Posted by Jim V on March 22, 2002 at 10:48 PM

In Reply to: Re: In one sense, it is. posted by JD on March 22, 2002 at 6:47 PM

: I've been buying foreclosures for years in Colorado, but have
: seen little evidence of this on a large scale from any investment
: company (Ocwen Bank comes to mind as a possible candidate, but that
: is just speculation). There are individuals lik myself that will occasionally
: purchase defaulted notes prior to sale. There hard money type lenders
: that purchase modest to large volumes of notes (one at a time) and
: foreclose on them. But I have never seen clear cut evidence that
: any investment company
: buys portfolios of defaulted notes with the intent of making money
: via the foreclosure. Could you please name one.

JD,
Are we a bit skeptical?
Ocwen is a good example. Bank of NY operates with the same M.O.
Significant bid drops at the time of sale are a good indicator of who is buying at a discount. http://www.carltongroup.com used to have offerings on a regular basis, but I haven't followed it lately. Mail me if you'd like to discuss some of the obscure aspects of the markets, I'd hate to bore everyone else.

:
: : : I've never heard of firms in the foreclosure/fixup game which are analagous to CarMax, AutoUSA, Ugly Duckling in the auto auction game. Is there something about foreclosuring which limits the effective size of the business model?

: : : Or is it the opposite? That there are representatives of "big" foreclose-and-repair firms at most courthouse auctions? I would guess the smaller bidders resent these types if they exist; they'd have deeper pockets and drive up the bidding.

: : : It just seems logical to me that "if there's money to be made in foreclosures" that there would be established players in it, who have scaled up to a statewide, or nation-wide scale.
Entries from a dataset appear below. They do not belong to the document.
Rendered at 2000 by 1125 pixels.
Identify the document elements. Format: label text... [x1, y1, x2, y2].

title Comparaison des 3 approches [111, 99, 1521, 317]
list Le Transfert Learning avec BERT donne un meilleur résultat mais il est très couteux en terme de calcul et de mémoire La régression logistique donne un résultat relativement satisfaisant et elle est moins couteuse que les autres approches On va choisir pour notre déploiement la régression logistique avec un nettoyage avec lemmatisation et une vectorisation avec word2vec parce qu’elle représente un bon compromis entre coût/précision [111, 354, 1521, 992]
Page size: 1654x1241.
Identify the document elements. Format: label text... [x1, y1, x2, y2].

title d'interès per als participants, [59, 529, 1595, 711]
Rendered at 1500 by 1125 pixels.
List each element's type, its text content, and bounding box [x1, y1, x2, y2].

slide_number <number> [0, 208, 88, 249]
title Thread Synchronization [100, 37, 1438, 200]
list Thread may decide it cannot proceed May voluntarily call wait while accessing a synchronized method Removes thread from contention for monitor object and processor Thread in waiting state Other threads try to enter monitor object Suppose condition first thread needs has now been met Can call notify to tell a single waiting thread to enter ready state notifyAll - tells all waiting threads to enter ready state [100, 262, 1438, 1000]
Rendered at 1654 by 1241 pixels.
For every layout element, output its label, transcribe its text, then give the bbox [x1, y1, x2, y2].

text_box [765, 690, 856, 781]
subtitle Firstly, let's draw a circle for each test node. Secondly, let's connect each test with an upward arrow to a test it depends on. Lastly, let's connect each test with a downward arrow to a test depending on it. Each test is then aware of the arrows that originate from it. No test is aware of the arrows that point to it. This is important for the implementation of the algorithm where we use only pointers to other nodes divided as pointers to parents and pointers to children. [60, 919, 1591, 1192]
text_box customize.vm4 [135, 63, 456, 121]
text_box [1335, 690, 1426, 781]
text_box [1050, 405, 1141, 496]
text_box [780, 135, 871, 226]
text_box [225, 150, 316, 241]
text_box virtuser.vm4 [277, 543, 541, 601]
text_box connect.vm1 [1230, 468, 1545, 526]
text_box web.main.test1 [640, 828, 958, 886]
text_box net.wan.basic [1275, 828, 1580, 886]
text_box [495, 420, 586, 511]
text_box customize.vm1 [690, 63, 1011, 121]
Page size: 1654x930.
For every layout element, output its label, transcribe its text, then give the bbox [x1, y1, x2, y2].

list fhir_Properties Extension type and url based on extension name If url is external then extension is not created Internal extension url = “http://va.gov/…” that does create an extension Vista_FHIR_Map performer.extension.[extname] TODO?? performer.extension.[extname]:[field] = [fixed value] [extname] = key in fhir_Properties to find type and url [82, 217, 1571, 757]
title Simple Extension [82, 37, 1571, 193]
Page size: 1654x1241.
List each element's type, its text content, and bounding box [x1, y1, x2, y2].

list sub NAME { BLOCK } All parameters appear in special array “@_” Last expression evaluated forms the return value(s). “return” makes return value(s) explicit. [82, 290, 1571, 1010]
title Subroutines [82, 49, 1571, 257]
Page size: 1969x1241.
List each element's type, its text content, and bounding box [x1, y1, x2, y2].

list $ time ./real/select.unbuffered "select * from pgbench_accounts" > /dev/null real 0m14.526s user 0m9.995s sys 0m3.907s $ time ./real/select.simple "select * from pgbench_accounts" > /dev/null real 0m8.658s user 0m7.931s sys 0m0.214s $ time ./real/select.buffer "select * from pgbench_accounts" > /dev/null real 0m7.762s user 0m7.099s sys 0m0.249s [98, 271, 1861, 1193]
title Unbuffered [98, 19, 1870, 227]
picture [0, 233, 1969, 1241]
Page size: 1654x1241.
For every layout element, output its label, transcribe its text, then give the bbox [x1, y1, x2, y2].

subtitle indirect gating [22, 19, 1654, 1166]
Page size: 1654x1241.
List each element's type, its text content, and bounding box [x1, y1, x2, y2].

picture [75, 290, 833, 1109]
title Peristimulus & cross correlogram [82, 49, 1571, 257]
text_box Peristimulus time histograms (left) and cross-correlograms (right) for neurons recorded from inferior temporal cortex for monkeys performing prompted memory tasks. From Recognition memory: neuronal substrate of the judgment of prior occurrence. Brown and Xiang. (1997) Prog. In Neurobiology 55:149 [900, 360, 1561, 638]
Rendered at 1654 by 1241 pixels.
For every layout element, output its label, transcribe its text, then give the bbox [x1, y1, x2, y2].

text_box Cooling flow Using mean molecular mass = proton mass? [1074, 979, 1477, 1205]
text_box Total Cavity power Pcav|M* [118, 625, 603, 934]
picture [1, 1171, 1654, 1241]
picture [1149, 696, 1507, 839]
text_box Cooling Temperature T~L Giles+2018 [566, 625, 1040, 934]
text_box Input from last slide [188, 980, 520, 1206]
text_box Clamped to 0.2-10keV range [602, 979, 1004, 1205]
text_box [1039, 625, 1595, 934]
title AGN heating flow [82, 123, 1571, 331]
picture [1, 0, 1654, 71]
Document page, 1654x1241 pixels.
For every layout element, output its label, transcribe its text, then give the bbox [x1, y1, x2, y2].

: : The large players in the foreclosure game buy before the sale. They will buy large portfolios of non-performing loans at significant discounts. Some of those loans will be turned into performing loans, some of the properties will be purchased by third party bidders at sale, the properties that end up REO will be rehabbed and sold at retail prices. The portfolios will often be in the hundreds of millions of dollars with the security spread over many different states. That, I'd say, is the big leagues.